◆ THE PROBLEM ◆
Copy the data exactly from the line that contains "[531,930,601,943] executing:: ->" through the line that contains "[417,901,463,917] practices ->", keeping both end lines and leaving out everything else.
╔══
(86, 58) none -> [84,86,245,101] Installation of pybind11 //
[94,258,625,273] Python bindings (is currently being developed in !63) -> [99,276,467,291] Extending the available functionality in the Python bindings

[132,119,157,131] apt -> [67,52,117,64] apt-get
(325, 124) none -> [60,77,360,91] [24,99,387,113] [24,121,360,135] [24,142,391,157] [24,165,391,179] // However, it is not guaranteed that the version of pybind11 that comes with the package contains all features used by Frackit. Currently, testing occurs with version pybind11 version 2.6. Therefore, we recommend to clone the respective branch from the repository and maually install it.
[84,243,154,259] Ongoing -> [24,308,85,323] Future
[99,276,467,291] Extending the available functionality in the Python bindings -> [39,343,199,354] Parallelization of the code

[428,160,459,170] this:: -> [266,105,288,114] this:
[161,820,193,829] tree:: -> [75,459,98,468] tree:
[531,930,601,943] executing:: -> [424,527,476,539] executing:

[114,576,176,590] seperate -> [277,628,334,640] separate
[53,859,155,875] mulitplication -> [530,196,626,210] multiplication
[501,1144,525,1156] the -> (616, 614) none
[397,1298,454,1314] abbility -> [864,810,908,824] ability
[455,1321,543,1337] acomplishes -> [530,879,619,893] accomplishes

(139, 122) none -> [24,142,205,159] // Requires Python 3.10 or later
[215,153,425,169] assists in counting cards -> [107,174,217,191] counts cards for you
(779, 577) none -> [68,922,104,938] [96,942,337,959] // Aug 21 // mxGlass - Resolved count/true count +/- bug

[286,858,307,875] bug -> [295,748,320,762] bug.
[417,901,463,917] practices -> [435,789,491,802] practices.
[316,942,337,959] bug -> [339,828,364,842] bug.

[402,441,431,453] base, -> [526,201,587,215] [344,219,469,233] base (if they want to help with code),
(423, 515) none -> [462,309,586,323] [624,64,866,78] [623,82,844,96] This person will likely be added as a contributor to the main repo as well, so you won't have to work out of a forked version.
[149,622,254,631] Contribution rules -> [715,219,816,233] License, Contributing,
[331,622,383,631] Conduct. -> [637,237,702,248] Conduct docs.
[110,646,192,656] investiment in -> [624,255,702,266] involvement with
╚══
◆ TASK OUTPUT ◆
[531,930,601,943] executing:: -> [424,527,476,539] executing:

[114,576,176,590] seperate -> [277,628,334,640] separate
[53,859,155,875] mulitplication -> [530,196,626,210] multiplication
[501,1144,525,1156] the -> (616, 614) none
[397,1298,454,1314] abbility -> [864,810,908,824] ability
[455,1321,543,1337] acomplishes -> [530,879,619,893] accomplishes

(139, 122) none -> [24,142,205,159] // Requires Python 3.10 or later
[215,153,425,169] assists in counting cards -> [107,174,217,191] counts cards for you
(779, 577) none -> [68,922,104,938] [96,942,337,959] // Aug 21 // mxGlass - Resolved count/true count +/- bug

[286,858,307,875] bug -> [295,748,320,762] bug.
[417,901,463,917] practices -> [435,789,491,802] practices.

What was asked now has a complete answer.